---- EXTRACTED ENTRIES
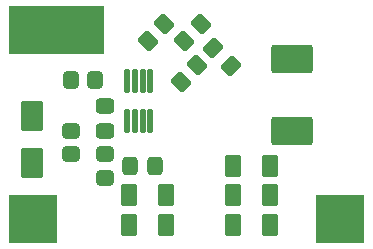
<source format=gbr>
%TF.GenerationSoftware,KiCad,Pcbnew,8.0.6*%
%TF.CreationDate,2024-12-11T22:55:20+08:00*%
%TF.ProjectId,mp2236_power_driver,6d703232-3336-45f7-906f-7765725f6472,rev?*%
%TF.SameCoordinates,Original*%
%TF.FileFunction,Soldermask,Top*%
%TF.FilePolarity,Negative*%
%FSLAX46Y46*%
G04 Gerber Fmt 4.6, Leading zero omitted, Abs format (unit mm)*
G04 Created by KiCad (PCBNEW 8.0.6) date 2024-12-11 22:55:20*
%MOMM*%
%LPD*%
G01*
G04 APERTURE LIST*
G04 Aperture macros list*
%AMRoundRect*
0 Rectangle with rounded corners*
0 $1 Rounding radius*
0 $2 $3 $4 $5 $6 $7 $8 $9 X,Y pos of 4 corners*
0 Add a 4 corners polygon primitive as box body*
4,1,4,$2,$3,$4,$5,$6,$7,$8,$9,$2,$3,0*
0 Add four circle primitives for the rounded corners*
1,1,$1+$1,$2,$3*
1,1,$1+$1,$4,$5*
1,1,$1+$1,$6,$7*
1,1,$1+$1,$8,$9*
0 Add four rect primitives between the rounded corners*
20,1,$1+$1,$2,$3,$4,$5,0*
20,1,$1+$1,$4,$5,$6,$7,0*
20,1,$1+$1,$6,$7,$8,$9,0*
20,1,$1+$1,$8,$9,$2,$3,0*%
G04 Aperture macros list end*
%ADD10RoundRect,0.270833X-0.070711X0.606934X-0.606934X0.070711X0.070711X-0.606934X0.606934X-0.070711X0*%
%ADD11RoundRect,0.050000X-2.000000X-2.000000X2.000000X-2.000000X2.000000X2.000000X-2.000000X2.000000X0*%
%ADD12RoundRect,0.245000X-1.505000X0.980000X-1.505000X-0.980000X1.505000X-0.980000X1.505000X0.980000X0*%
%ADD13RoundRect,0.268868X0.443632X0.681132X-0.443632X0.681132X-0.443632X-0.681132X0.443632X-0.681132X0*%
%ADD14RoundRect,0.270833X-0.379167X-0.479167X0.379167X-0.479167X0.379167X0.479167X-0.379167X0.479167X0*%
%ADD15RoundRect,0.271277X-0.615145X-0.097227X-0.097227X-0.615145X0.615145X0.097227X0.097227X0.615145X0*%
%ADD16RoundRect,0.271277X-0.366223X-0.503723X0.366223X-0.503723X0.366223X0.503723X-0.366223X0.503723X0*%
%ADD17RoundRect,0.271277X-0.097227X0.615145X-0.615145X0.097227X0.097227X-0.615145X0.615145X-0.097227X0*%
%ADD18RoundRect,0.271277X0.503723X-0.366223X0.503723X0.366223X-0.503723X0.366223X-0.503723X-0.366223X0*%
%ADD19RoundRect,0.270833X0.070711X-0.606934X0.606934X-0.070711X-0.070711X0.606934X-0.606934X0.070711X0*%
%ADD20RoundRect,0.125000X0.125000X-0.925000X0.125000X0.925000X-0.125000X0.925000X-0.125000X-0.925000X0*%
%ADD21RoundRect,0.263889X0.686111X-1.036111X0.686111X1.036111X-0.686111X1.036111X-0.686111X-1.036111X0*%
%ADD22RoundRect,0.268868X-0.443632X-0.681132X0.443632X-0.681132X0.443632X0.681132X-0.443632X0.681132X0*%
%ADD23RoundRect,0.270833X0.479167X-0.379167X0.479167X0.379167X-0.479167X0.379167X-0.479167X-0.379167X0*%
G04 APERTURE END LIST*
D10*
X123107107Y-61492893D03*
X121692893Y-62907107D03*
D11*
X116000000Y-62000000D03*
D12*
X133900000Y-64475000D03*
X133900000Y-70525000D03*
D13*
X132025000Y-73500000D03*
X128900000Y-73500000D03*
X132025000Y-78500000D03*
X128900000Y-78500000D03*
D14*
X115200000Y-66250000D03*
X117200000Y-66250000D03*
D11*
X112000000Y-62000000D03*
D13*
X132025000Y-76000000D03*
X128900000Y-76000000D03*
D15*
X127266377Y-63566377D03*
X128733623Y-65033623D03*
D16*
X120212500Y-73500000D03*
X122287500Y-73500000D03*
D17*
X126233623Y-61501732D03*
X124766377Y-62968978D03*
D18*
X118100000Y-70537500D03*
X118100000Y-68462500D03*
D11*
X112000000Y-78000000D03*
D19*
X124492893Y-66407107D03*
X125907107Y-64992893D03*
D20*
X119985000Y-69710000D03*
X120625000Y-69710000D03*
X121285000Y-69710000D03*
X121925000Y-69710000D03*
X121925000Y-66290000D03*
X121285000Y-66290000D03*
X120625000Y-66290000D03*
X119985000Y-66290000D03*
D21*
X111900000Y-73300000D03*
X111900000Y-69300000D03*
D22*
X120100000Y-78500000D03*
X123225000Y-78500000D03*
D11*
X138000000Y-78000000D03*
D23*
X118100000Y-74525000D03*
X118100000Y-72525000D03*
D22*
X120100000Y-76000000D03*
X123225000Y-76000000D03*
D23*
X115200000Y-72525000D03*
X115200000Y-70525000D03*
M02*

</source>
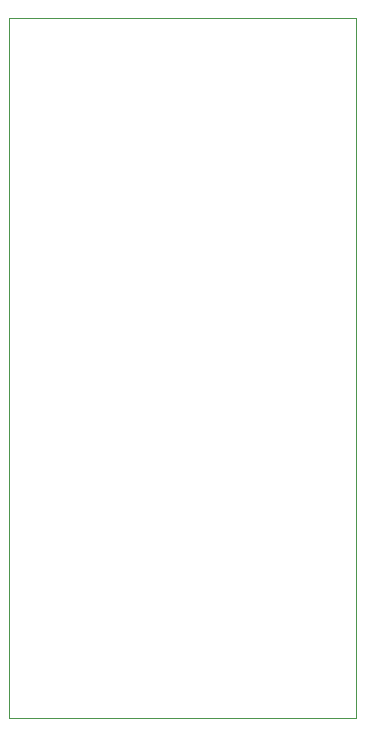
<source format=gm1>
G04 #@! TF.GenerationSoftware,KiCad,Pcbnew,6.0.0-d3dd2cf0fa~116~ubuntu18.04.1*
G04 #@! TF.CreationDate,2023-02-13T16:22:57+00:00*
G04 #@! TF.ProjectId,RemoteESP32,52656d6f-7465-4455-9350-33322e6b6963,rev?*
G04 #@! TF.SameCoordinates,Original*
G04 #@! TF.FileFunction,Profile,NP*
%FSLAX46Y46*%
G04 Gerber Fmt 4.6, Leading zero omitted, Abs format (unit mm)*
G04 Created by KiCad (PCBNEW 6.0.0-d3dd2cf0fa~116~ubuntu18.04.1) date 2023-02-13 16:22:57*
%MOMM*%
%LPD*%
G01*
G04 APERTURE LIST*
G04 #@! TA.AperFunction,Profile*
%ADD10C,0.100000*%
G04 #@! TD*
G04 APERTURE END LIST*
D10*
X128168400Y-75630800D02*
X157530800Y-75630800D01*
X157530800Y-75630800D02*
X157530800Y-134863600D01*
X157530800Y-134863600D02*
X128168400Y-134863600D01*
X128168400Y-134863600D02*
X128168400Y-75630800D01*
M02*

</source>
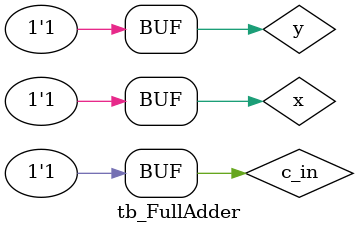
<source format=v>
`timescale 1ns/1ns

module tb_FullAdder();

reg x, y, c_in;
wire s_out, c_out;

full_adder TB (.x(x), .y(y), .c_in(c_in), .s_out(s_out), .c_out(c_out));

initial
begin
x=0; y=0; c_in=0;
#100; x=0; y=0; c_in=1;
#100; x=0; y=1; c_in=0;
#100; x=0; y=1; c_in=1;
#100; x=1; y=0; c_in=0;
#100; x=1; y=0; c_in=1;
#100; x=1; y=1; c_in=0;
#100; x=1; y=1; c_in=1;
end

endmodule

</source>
--------
HOW TO COMPLETE THIS TASK:
Give back each entry verbatim but drop its pictures.

RESULT:
<source format=gbr>
%TF.GenerationSoftware,KiCad,Pcbnew,8.0.6*%
%TF.CreationDate,2024-12-11T22:55:20+08:00*%
%TF.ProjectId,mp2236_power_driver,6d703232-3336-45f7-906f-7765725f6472,rev?*%
%TF.SameCoordinates,Original*%
%TF.FileFunction,Soldermask,Top*%
%TF.FilePolarity,Negative*%
%FSLAX46Y46*%
G04 Gerber Fmt 4.6, Leading zero omitted, Abs format (unit mm)*
G04 Created by KiCad (PCBNEW 8.0.6) date 2024-12-11 22:55:20*
%MOMM*%
%LPD*%
G01*
G04 APERTURE LIST*
G04 Aperture macros list*
%AMRoundRect*
0 Rectangle with rounded corners*
0 $1 Rounding radius*
0 $2 $3 $4 $5 $6 $7 $8 $9 X,Y pos of 4 corners*
0 Add a 4 corners polygon primitive as box body*
4,1,4,$2,$3,$4,$5,$6,$7,$8,$9,$2,$3,0*
0 Add four circle primitives for the rounded corners*
1,1,$1+$1,$2,$3*
1,1,$1+$1,$4,$5*
1,1,$1+$1,$6,$7*
1,1,$1+$1,$8,$9*
0 Add four rect primitives between the rounded corners*
20,1,$1+$1,$2,$3,$4,$5,0*
20,1,$1+$1,$4,$5,$6,$7,0*
20,1,$1+$1,$6,$7,$8,$9,0*
20,1,$1+$1,$8,$9,$2,$3,0*%
G04 Aperture macros list end*
%ADD10RoundRect,0.270833X-0.070711X0.606934X-0.606934X0.070711X0.070711X-0.606934X0.606934X-0.070711X0*%
%ADD11RoundRect,0.050000X-2.000000X-2.000000X2.000000X-2.000000X2.000000X2.000000X-2.000000X2.000000X0*%
%ADD12RoundRect,0.245000X-1.505000X0.980000X-1.505000X-0.980000X1.505000X-0.980000X1.505000X0.980000X0*%
%ADD13RoundRect,0.268868X0.443632X0.681132X-0.443632X0.681132X-0.443632X-0.681132X0.443632X-0.681132X0*%
%ADD14RoundRect,0.270833X-0.379167X-0.479167X0.379167X-0.479167X0.379167X0.479167X-0.379167X0.479167X0*%
%ADD15RoundRect,0.271277X-0.615145X-0.097227X-0.097227X-0.615145X0.615145X0.097227X0.097227X0.615145X0*%
%ADD16RoundRect,0.271277X-0.366223X-0.503723X0.366223X-0.503723X0.366223X0.503723X-0.366223X0.503723X0*%
%ADD17RoundRect,0.271277X-0.097227X0.615145X-0.615145X0.097227X0.097227X-0.615145X0.615145X-0.097227X0*%
%ADD18RoundRect,0.271277X0.503723X-0.366223X0.503723X0.366223X-0.503723X0.366223X-0.503723X-0.366223X0*%
%ADD19RoundRect,0.270833X0.070711X-0.606934X0.606934X-0.070711X-0.070711X0.606934X-0.606934X0.070711X0*%
%ADD20RoundRect,0.125000X0.125000X-0.925000X0.125000X0.925000X-0.125000X0.925000X-0.125000X-0.925000X0*%
%ADD21RoundRect,0.263889X0.686111X-1.036111X0.686111X1.036111X-0.686111X1.036111X-0.686111X-1.036111X0*%
%ADD22RoundRect,0.268868X-0.443632X-0.681132X0.443632X-0.681132X0.443632X0.681132X-0.443632X0.681132X0*%
%ADD23RoundRect,0.270833X0.479167X-0.379167X0.479167X0.379167X-0.479167X0.379167X-0.479167X-0.379167X0*%
G04 APERTURE END LIST*
D10*
X123107107Y-61492893D03*
X121692893Y-62907107D03*
D11*
X116000000Y-62000000D03*
D12*
X133900000Y-64475000D03*
X133900000Y-70525000D03*
D13*
X132025000Y-73500000D03*
X128900000Y-73500000D03*
X132025000Y-78500000D03*
X128900000Y-78500000D03*
D14*
X115200000Y-66250000D03*
X117200000Y-66250000D03*
D11*
X112000000Y-62000000D03*
D13*
X132025000Y-76000000D03*
X128900000Y-76000000D03*
D15*
X127266377Y-63566377D03*
X128733623Y-65033623D03*
D16*
X120212500Y-73500000D03*
X122287500Y-73500000D03*
D17*
X126233623Y-61501732D03*
X124766377Y-62968978D03*
D18*
X118100000Y-70537500D03*
X118100000Y-68462500D03*
D11*
X112000000Y-78000000D03*
D19*
X124492893Y-66407107D03*
X125907107Y-64992893D03*
D20*
X119985000Y-69710000D03*
X120625000Y-69710000D03*
X121285000Y-69710000D03*
X121925000Y-69710000D03*
X121925000Y-66290000D03*
X121285000Y-66290000D03*
X120625000Y-66290000D03*
X119985000Y-66290000D03*
D21*
X111900000Y-73300000D03*
X111900000Y-69300000D03*
D22*
X120100000Y-78500000D03*
X123225000Y-78500000D03*
D11*
X138000000Y-78000000D03*
D23*
X118100000Y-74525000D03*
X118100000Y-72525000D03*
D22*
X120100000Y-76000000D03*
X123225000Y-76000000D03*
D23*
X115200000Y-72525000D03*
X115200000Y-70525000D03*
M02*

</source>
<source format=gm1>
G04 #@! TF.GenerationSoftware,KiCad,Pcbnew,6.0.0-d3dd2cf0fa~116~ubuntu18.04.1*
G04 #@! TF.CreationDate,2023-02-13T16:22:57+00:00*
G04 #@! TF.ProjectId,RemoteESP32,52656d6f-7465-4455-9350-33322e6b6963,rev?*
G04 #@! TF.SameCoordinates,Original*
G04 #@! TF.FileFunction,Profile,NP*
%FSLAX46Y46*%
G04 Gerber Fmt 4.6, Leading zero omitted, Abs format (unit mm)*
G04 Created by KiCad (PCBNEW 6.0.0-d3dd2cf0fa~116~ubuntu18.04.1) date 2023-02-13 16:22:57*
%MOMM*%
%LPD*%
G01*
G04 APERTURE LIST*
G04 #@! TA.AperFunction,Profile*
%ADD10C,0.100000*%
G04 #@! TD*
G04 APERTURE END LIST*
D10*
X128168400Y-75630800D02*
X157530800Y-75630800D01*
X157530800Y-75630800D02*
X157530800Y-134863600D01*
X157530800Y-134863600D02*
X128168400Y-134863600D01*
X128168400Y-134863600D02*
X128168400Y-75630800D01*
M02*

</source>
<source format=v>
`timescale 1ns/1ns

module tb_FullAdder();

reg x, y, c_in;
wire s_out, c_out;

full_adder TB (.x(x), .y(y), .c_in(c_in), .s_out(s_out), .c_out(c_out));

initial
begin
x=0; y=0; c_in=0;
#100; x=0; y=0; c_in=1;
#100; x=0; y=1; c_in=0;
#100; x=0; y=1; c_in=1;
#100; x=1; y=0; c_in=0;
#100; x=1; y=0; c_in=1;
#100; x=1; y=1; c_in=0;
#100; x=1; y=1; c_in=1;
end

endmodule

</source>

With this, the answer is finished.